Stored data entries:
++++

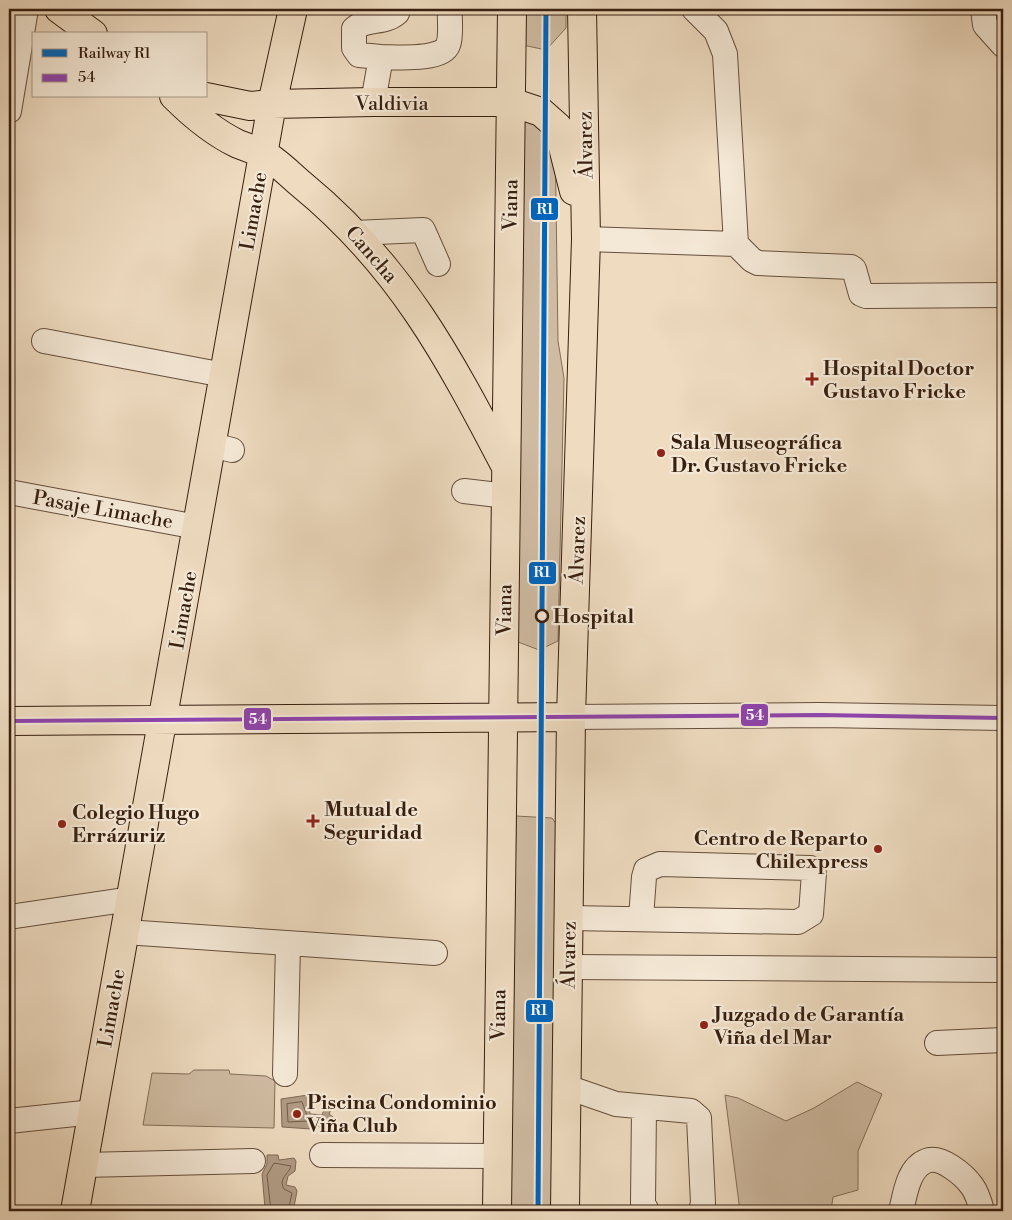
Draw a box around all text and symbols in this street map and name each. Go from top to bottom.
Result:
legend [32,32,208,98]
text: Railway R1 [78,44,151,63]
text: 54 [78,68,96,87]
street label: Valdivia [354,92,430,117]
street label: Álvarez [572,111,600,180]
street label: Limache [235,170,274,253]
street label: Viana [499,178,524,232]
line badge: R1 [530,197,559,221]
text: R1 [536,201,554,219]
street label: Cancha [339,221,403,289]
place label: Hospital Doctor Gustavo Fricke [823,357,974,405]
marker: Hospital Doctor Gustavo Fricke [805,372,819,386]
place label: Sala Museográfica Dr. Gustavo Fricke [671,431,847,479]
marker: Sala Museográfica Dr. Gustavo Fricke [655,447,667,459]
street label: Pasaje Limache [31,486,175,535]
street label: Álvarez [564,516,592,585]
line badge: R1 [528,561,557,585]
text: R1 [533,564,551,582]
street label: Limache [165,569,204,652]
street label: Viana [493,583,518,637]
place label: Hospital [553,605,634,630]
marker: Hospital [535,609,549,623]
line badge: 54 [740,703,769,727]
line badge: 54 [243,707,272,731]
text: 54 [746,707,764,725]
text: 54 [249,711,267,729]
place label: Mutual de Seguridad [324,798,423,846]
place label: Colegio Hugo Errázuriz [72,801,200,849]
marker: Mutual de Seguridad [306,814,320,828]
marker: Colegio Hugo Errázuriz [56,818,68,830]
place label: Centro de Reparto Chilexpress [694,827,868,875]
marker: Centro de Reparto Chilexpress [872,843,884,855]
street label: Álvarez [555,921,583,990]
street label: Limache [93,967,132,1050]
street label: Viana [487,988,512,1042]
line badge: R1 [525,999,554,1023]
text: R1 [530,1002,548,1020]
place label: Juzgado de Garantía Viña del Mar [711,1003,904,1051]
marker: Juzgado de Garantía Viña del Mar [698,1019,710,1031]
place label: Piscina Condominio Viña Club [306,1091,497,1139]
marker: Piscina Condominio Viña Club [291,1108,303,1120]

++++

Each line of the data that includes "Álvarez" should be copied.

== WRITTEN REPLY ==
street label: Álvarez [572,111,600,180]
street label: Álvarez [564,516,592,585]
street label: Álvarez [555,921,583,990]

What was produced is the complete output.